Les jeunes qui sont entre un et quatre par portée, accompagnent leur mère pendant 2 ans en général. Ils atteignent leur maturité sexuelle vers 3 ou 4 ans. Néanmoins 50% des Jaguars meurent très jeunes et avant l’âge de 2 ans. Dans la nature la longévité maximale du Jaguar est de 11 à 12 ans.

Comme nous l’avons déjà vu, c’est un excellent pêcheur. Sinon, il chasse la nuit et se nourrit de grands animaux de la forêt : Tapirs, Pécaris, quelques gros rongeurs, mais aussi Tortues, Caïmans et évidemment Poissons.

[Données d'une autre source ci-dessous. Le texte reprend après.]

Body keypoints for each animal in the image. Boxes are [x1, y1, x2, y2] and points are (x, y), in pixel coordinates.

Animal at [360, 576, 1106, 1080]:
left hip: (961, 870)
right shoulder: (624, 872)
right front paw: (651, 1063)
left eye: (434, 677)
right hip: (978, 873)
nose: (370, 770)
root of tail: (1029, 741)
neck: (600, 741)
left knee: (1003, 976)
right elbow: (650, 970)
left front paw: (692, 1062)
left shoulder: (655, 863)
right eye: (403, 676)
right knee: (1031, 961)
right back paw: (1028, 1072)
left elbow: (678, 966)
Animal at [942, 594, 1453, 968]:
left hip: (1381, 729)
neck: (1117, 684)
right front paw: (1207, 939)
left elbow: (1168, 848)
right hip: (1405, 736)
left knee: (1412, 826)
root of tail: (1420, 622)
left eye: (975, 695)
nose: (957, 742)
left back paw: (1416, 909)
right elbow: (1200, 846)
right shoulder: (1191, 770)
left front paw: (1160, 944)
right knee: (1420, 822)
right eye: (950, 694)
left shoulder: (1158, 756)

Il y a très longtemps les espèces du genre Panthera à l’origine du Jaguar se trouvaient en Asie. Quelques individus ont fait comme l’Homme, mais bien avant lui – probablement il y a 1 million d’années -, ils ont pris le chemin du détroit de Béring et sont passés en Amérique. Les premiers Jaguars connus étaient très grands, 15 à 20 % plus grands que les animaux actuels. Il y en avait certainement depuis l’Etat de Washington, la Californie à la Floride, par une bonne moitié sud des Etats Unis. C’était encore le cas il y a 100.000 ans. Ces grands Jaguars sont rapidement passés en Amérique du Sud. A l’arrivée des colons les Jaguars sont le résultat de populations restantes. Les individus sont devenus plus petits. Ils vivaient comme nous l’avons vu plus haut depuis le sud des Etats Unis au cœur de l’Argentine. Leur aire ayant régressée de moitié on ne les trouve plus que depuis le Mexique au nord de l’Argentine.

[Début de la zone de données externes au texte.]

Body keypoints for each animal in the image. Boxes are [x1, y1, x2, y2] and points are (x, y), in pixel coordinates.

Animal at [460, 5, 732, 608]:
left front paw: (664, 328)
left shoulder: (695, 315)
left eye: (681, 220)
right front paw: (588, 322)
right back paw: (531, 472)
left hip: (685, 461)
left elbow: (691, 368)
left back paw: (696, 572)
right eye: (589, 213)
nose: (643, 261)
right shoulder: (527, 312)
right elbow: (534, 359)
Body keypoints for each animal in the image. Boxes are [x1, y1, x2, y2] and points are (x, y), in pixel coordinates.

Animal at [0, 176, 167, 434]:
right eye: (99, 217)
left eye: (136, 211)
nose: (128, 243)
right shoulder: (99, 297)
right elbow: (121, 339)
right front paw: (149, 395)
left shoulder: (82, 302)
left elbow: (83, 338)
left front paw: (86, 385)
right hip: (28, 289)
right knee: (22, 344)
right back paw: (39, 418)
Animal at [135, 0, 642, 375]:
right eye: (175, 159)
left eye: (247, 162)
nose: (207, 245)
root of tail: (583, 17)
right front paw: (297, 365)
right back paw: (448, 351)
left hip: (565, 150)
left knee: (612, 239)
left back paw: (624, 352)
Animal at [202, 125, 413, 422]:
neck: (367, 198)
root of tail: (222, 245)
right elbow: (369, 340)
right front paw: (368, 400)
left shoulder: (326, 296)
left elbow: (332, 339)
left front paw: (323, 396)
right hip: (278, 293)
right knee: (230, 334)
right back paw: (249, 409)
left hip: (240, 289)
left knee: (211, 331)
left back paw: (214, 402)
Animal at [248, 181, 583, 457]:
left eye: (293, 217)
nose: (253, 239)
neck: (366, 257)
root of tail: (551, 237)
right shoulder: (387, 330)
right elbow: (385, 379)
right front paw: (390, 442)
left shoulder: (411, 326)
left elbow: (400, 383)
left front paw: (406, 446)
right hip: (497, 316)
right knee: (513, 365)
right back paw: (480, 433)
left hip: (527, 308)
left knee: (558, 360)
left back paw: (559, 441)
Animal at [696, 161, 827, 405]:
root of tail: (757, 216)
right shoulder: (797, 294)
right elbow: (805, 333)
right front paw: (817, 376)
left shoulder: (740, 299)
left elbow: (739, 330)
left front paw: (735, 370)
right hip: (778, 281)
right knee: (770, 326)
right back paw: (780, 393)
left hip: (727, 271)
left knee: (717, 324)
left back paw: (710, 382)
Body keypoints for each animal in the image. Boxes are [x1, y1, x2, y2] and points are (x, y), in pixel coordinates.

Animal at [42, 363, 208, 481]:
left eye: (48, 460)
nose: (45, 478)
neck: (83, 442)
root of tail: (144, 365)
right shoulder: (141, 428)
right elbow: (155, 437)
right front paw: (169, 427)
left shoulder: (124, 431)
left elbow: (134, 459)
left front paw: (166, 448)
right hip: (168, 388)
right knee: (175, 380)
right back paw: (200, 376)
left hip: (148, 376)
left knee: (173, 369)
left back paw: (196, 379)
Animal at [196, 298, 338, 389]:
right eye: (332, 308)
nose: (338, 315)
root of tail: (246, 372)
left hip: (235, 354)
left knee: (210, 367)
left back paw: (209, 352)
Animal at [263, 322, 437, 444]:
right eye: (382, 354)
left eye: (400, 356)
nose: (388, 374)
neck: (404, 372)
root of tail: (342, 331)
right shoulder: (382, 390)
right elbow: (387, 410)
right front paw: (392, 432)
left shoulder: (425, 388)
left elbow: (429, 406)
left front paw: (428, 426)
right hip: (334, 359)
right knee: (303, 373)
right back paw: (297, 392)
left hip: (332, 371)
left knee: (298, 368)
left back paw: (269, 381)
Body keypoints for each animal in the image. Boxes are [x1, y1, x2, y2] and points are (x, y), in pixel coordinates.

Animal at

shared – © Douglas Trent – Archives Bichos do Pantanal
  • Deliry C. 2009 – Félidés du Monde. – Histoires Naturelles du GPS.
  • Hoogesteijn R. & Mondolfi E. 1992 – Le jaguar. – Ed. Armitano, Caracas.
  • McCain E.B. & Childs J.L. 2008 – Evidence of resident jaguars (Panthera onca) in the southwestern United States and the implications for conservations. – Journal of Mammalogy, 89 : 1-10.
  • Rabinowitz A.A. 1986 – Jaguar. – Arbor House, New York.
  • Richard C.H. & Harrington A.R. 2015 – Panthera onca [Fossils of Florida]. – Florida Museum™. – ONLINE.
  • Tortano F.R. & al. 2017 – The numbers of the beast: Valuation of jaguar (Panthera onca) tourism and cattle depredation in the Brazilian Pantanal. – Global Ecology & Conservation, 11 : 106-114.


[1] – Des contacts réalisés par pièges photographiques semblent indiquer qu’il reste quelques très rares individus aux Etats Unis, notamment en Arizona. Ce ne sont pas des erratiques ou individus égarés en raison de la répétition des contacts. Ainsi un Jaguar photographié en 1996 a été revu à 64 occasions entre 2004 et 2007 (Mc Cain & Childs 2008). Finalement l’espèce n’a pas été recontactée aux Etats Unis depuis 2009. On connaît des fossiles de Jaguar identifiés en Floride. Ils sont répartis sur l’essentiel de la Péninsule. Il y avait de même au Pléistocène des Jaguars au Nebraska, Washington et au Maryland. Les plus fortes concentrations de fossiles concernent l’est du Tennessee et la Floride. Panthera onca angusta Ŧ a été indiqué de Californie et sont datés du milieu du Pléistocène. Ils sont peu après signalés jusqu’en Amérique du Sud. Ainsi les Jaguars actuels sont le résultat de populations restantes d’une aire de répartition largement supérieure autrefois.